Foreigner also sports Who "influences," but their primary source is Free and its more popular heir, Bad Company. In most Foreigner songs, punchy guitar chords alternate with vocal phrases in which Lou Graham tries his best to groan like Free/Bad Company vocalist Paul Rodgers. "Double Vision" breaks away from that formula for an instrumental and two ballads, but the rockers remain thoroughly imitative, and those ballads plunder Procul Harum and the Beaties.
Neither group carries any significant message in their lyrics. Boston, who make the mistake of printing their words, favors self-actualization through rock 'n' roll, partying, greeting the "new dawn" and "takin' it day by day," along with typical lovey-dovey sentiments. Foreigner is slightly more pernicious: They offer gross come-ons ("Hot Blooded," their current hit), angry misogyny ("Back Where You Belong") and utterly insincere lovelorn laments ("I Have Waited So Long"). None of the lyrics on "Double Vision" or "Don't Look Back" would severely tax the intelligence of the average 7-year-old.

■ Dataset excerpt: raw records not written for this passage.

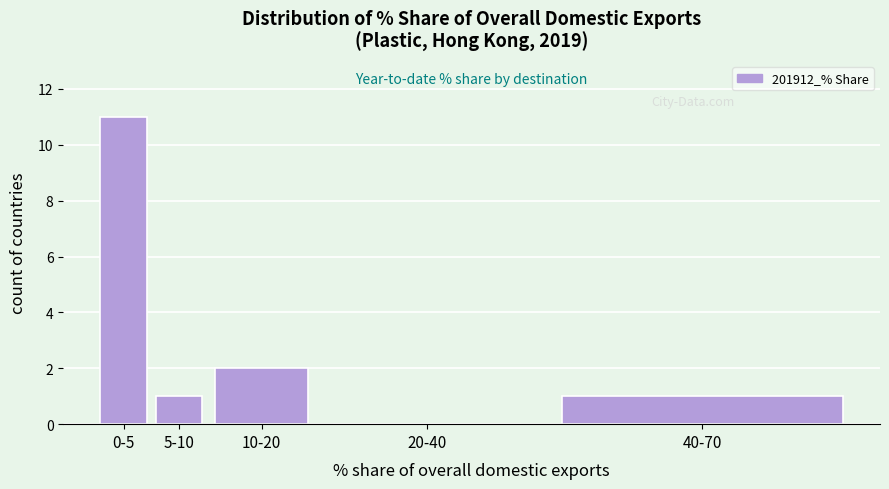

Reading left to right, list all the values displayed in this chart.

0-5=11	5-10=1	10-20=2	20-40=0	40-70=1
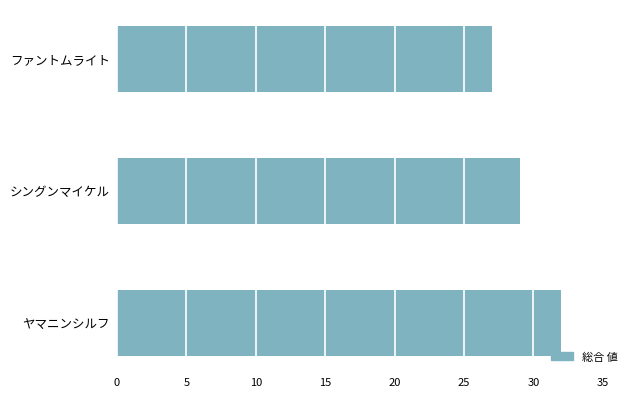

What is the change in value from ヤマニンシルフ to ファントムライト?

-5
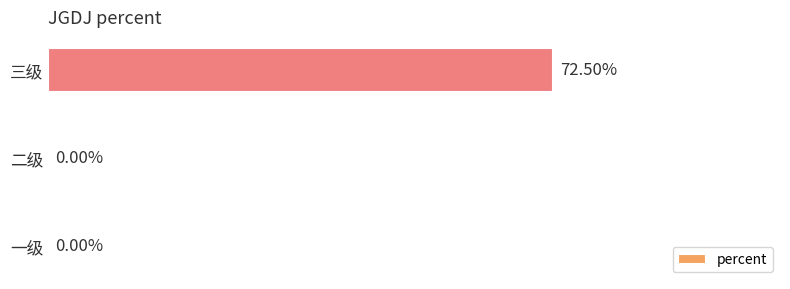

Which category has the highest value across all series?

三级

Boston and Foreigner's real accomplishment has nothing to do with their songwrithing. What they have done - with considerable success - is to completely remove hard rock's threatening undertones. When the Who or Led Zeppelin unleash a power chord, it echoes with violence - but when Boston or Foreigner do the same thing, the only echo comes fron a reverb unit. Having tamed the style, they can domesticate it as well, turning anarchic hard rock into loud Muzak for millions.
Boston's transformation is the more radical one. Foreigner is easy to take simply because their materials are so familiar, while familiarity is only one factor in Boston's accessibility. It is Tom Scholz's production and arranging that make Boston's accessibility. It is Tom Scholz's production and arranging that make Boston's sound ubiquitous. His style is easily explained: guitars everywhere. Rhythm guitars high and low, two and three parallel lead lines, guitars doubling bass riffs, guitars doubling vocals . . . anyplace a guitars line can go, it goes (although occasionally a keyboard is heard somewhere, for variety). Scholz almost compulsively fills every sonic niche, and he gets a sound that is powerful but cushioned. Part of hard rock's jangling effect comes from the gaps between parts, and Scholz has systematically eliminated those gaps. "Don't Look Back" is music heard through a guitar fanatic's ears; even vocals, usually the center of a pop production, are subordinated to Scholz's six- and 12-string structures. Actually, "Don't Look Back" seems obsessive; Scholz often starts a song with so many parts going that there's no place left to bulid. The drama that made "More Than a Feeling" Boston's first hit single is missing.
At this point, Boston and Foreigner are so well entrenched that they are immune to criticism. They are harbingers of a new hard rock geared to the mass market - derivative, formulaic, determinedly inoffensive and, seemingly, unstoppable.